* _Work order 1_
For the article on the rupee below, decide whether each statement agrees with it, answering yes or no and quoting the deciding words of the article exactly. (a) Current estimates put the reserves at enough to cover six months of imports. (b) In 1990-91 the reserves were sufficient for three months of imports. (c) The new RBI governor took charge on 5th September.
* _Work order 2_
Write out, word for word, the passage of the article on the rupee between "DANCE OF THE" and "the Kerala economy.", inclusive.

--- Document text Enclosed Below ---

DANCE OF THE RUPEE

By Prof. Rudra Sensarma
The rupee has received a lot of attention in the last few months ever since it went into what seemed like a free fall. Recently I was asked by a couple of regional media representatives to comment on the issue. These interviews gave me an opportunity to classify my thoughts into two parts, the general impact and the impact on the Kerala economy.
The RBI has actually been doing a fine job of managing volatility in the currency market (the standard deviation of exchange rate is lower right now compared with previous months or years!). But the question is whether it is fighting a losing battle with no end in sight especially if speculators start believing that the central bank is running out of forex reserves. Of course current estimates say our reserves are sufficient to cover six months of imports; certainly a more comfortable scenario than in 1990-91 when it was barely sufficient for three weeks of imports. What can be done now? I believe the real issue is that the policy makers should do the right thing and not the easy thing. Capital controls are easy to impose but will the recent control measures help the government buy time till the elections? The right thing to do is to take bold decisions that will increase the inflow of foreign currency through higher exports, remittances, investments (portfolio and direct). The new RBI governor took charge on 5th September and the initial signs make one hopeful that we may not have to wait till a new government takes charge before we see some bold decisions.

--- End of Enclosed Document text ---
--- Listed records Enclosed Below ---

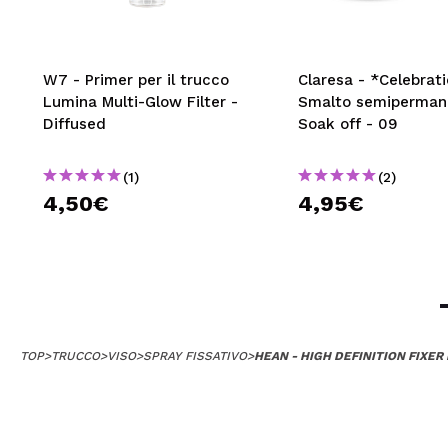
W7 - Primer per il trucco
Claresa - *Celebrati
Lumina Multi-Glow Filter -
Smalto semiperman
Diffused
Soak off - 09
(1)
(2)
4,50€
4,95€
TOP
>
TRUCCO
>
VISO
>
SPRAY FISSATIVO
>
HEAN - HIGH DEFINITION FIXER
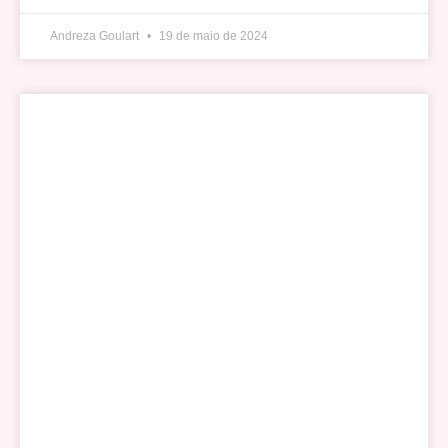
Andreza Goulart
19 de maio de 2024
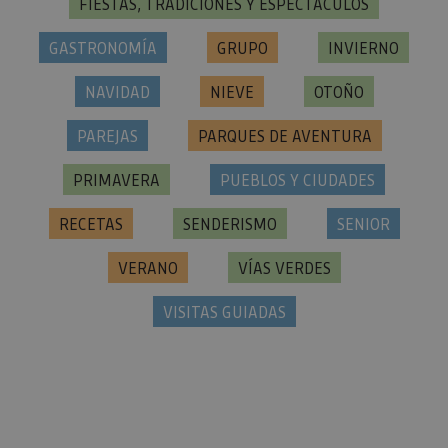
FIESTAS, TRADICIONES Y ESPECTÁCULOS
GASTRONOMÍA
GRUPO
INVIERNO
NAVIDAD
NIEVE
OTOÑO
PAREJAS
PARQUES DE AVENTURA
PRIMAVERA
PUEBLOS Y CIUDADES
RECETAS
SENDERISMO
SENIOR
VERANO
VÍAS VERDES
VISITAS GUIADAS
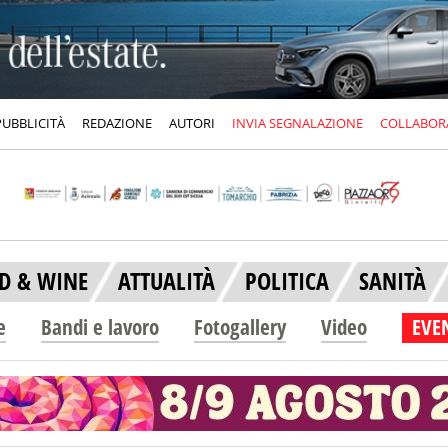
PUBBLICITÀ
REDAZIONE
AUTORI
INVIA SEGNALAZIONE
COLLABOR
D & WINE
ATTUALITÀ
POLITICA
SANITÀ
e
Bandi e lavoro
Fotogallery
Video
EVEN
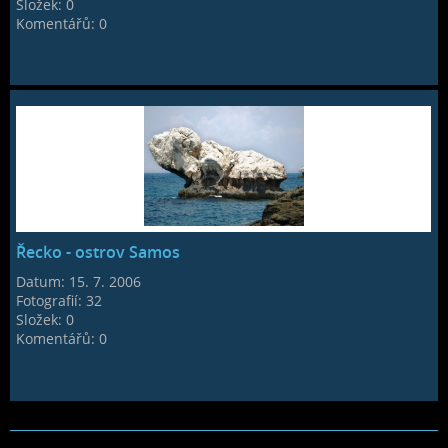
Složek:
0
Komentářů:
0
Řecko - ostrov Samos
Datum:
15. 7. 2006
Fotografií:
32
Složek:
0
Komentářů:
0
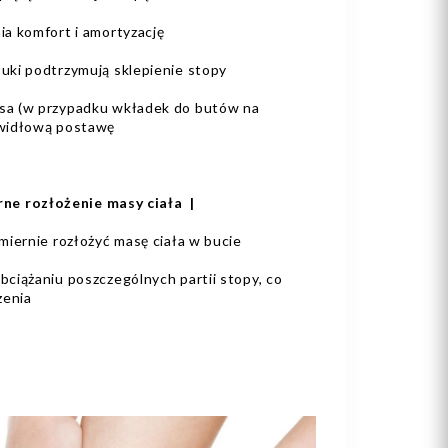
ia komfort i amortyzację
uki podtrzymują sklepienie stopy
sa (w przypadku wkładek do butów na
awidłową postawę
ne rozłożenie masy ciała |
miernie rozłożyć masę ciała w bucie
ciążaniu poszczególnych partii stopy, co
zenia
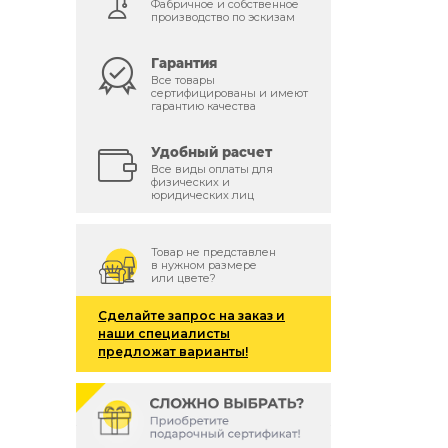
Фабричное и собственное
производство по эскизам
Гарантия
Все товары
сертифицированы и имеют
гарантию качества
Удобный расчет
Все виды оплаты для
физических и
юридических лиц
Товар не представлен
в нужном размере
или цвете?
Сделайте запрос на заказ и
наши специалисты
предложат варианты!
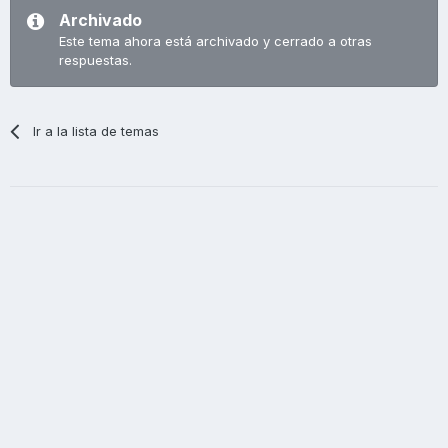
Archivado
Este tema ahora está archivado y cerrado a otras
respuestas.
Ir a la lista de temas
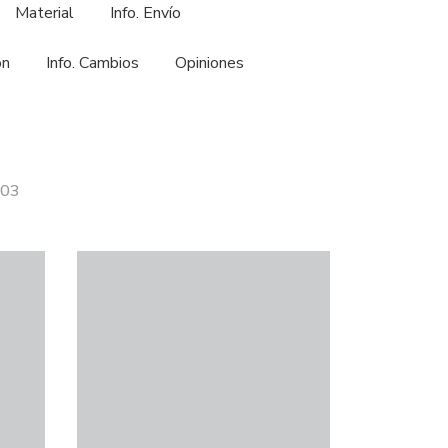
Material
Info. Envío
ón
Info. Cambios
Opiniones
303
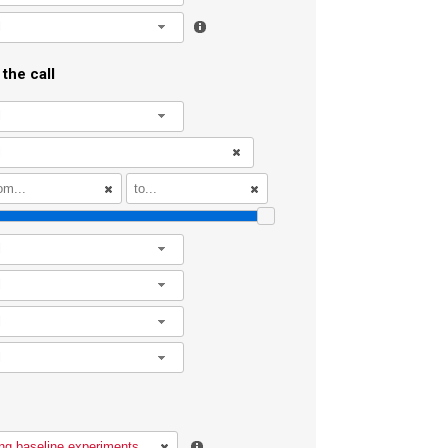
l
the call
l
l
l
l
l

--- End of Enclosed Listed records ---

* _Expected answer 1_
(a) Yes: "current estimates say our reserves are sufficient to cover six months of imports"
(b) No: "in 1990-91 when it was barely sufficient for three weeks of imports"
(c) Yes: "The new RBI governor took charge on 5th September"

* _Expected answer 2_
DANCE OF THE RUPEE

By Prof. Rudra Sensarma
The rupee has received a lot of attention in the last few months ever since it went into what seemed like a free fall. Recently I was asked by a couple of regional media representatives to comment on the issue. These interviews gave me an opportunity to classify my thoughts into two parts, the general impact and the impact on the Kerala economy.